A stronger dollar on Tuesday pushed the pound US dollar exchange rate lower on Tuesday. The pair closed 0.1% lower at US$1.2659.
|What do these figures mean?|
When measuring the value of a pair of currencies, one set equals 1 unit and the other shows the current equivalent. As the market moves, the amount will vary from minute to minute.
For example, it could be written: 1 GBP = 1.28934 USD
Here, £1 is equivalent to approximately $1.29. This specifically measures the pound’s worth against the dollar. If the US dollar amount increases in this pairing, it’s positive for the pound.
Or, if you were looking at it the other way around: 1 USD = 0.77786 GBP
In this example, $1 is equivalent to approximately £0.78. This measures the US dollar’s worth versus the British pound. If the sterling number gets larger, it’s good news for the dollar.
Following heavy falls in the previous week, the pound is trading in a more controlled manner so far this week. With no more political or Brexit bombshells to knock sterling lower, investors continue to digest last weeks developments.
UK Prime Minister Theresa May is due to leave office on 7th June. Recent comments from the PM that the direction of Brexit is now up to the next Prime Minister suggests that she will not be putting her Brexit Agreement before Parliament for a fourth and final vote before she leaves.
There are now 10 Conservative candidates which have put themselves forward for the position as leader of the Conservatives and Prime Minister. The candidates are laying out their plans for Brexit. So far Boris Johnson, Jeremy Hunt and Dominic Raab have all said that they would try to renegotiate the Brexit deal, particularly the contentious Irish backstop. The EU have repeated said that they are not willing to renegotiate the Brexit deal. Brexit uncertainty could keep the pound depressed whilst the Conservative leadership battle continues.
|Why is a “soft” Brexit better for sterling than a “hard” Brexit?|
|A soft Brexit implies anything less than UK’s complete withdrawal from the EU. For example, it could mean the UK retains some form of membership to the European Union single market in exchange for some free movement of people, i.e. immigration.

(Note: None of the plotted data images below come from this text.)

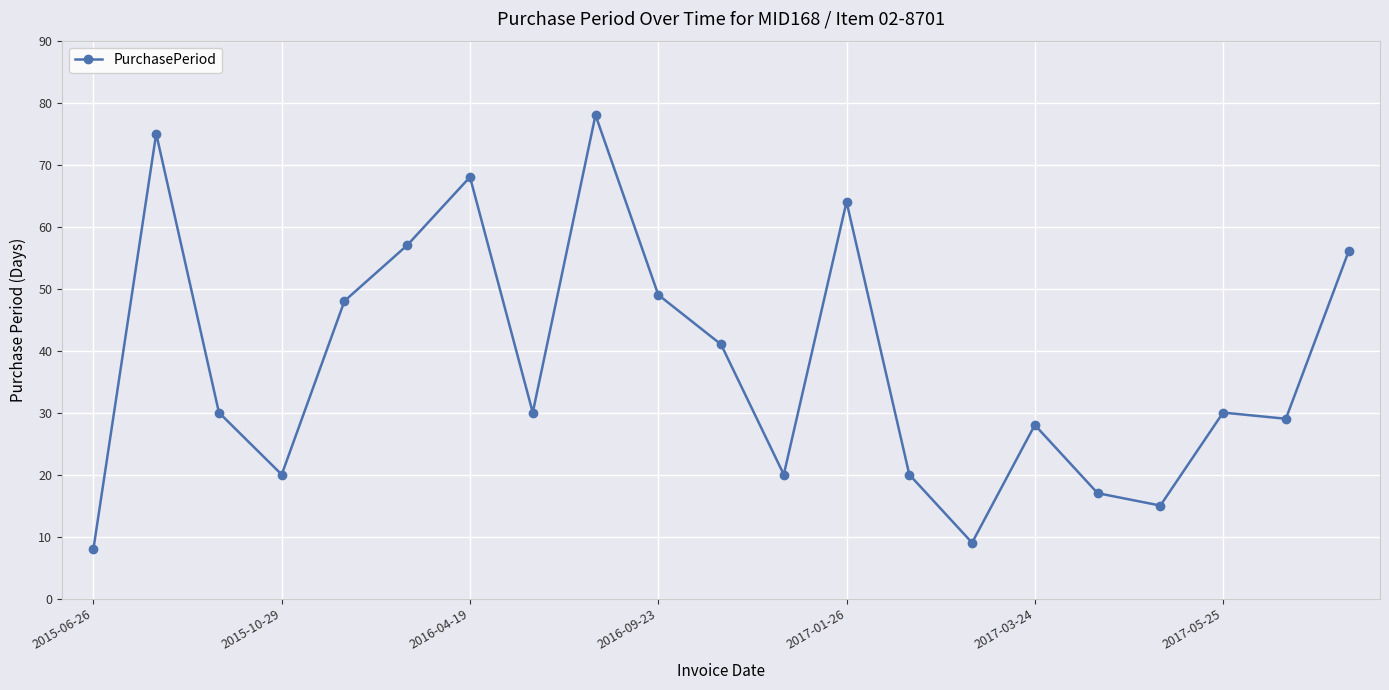

What is the smallest value displayed?

8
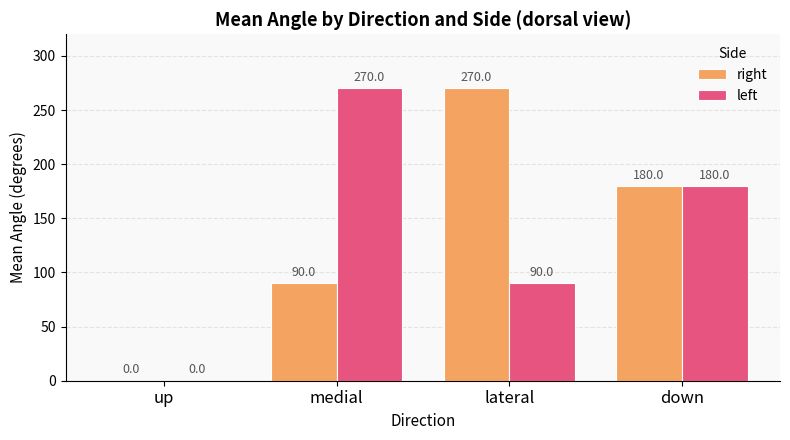

Is it true that left equals 379 at medial?

False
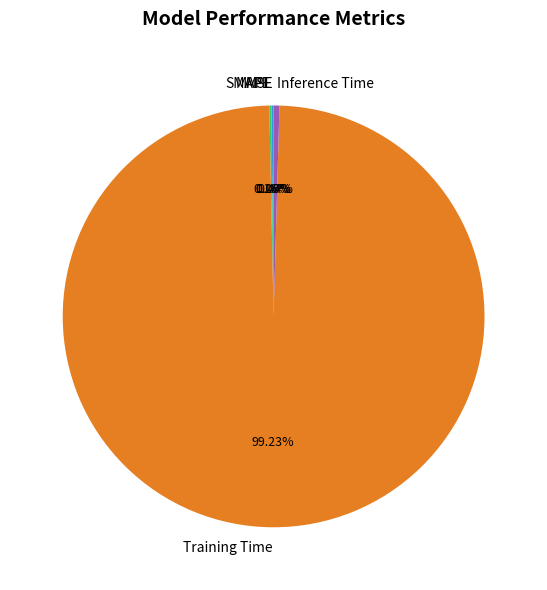

What is the largest slice in the pie chart?

Training Time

This is considered more positive than a “hard” Brexit, which is a full severance from the EU. The reason “soft” is considered more pound-friendly is because the economic impact would be lower. If there is less negative impact on the economy, foreign investors will continue to invest in the UK. As investment requires local currency, this increased demand for the pound then boosts its value.|
There is no high impacting UK economic data to grab investors’ attention. The focus will remain on politics, the leadership battle and Brexit.
The dollar strengthened in the previous session as investors cheered strong US data. Figures showed that US consumer confidence rose by more than what analysts were expecting, hitting the highest level since November.
Consumer confidence increased to 134.1 in May, significantly higher than the 130 analysts had been forecasting. Americans are feeling the best about current economic conditions in 18 years. This is largely down to a solid labour market and rising wages. High consumer confidence bodes well for consumer spending. This is good news for the US economy which is so dependent on consumer spending.
|Why does strong economic data boost a country’s currency?|
|Solid economic indicators point to a strong economy. Strong economies have strong currencies because institutions look to invest in countries where growth prospects are high. These institutions require local currency to invest in the country, thus increasing demand and pushing up the money’s worth. So, when a country or region has good economic news, the value of the currency tends to rise.|
The dollar has managed to hold onto most of its gains overnight as investors are looking toward its safe haven properties once again. Fears of the US — Sino trade dispute causing a global economic downturn are keeping demand or the world’s reserve currency high.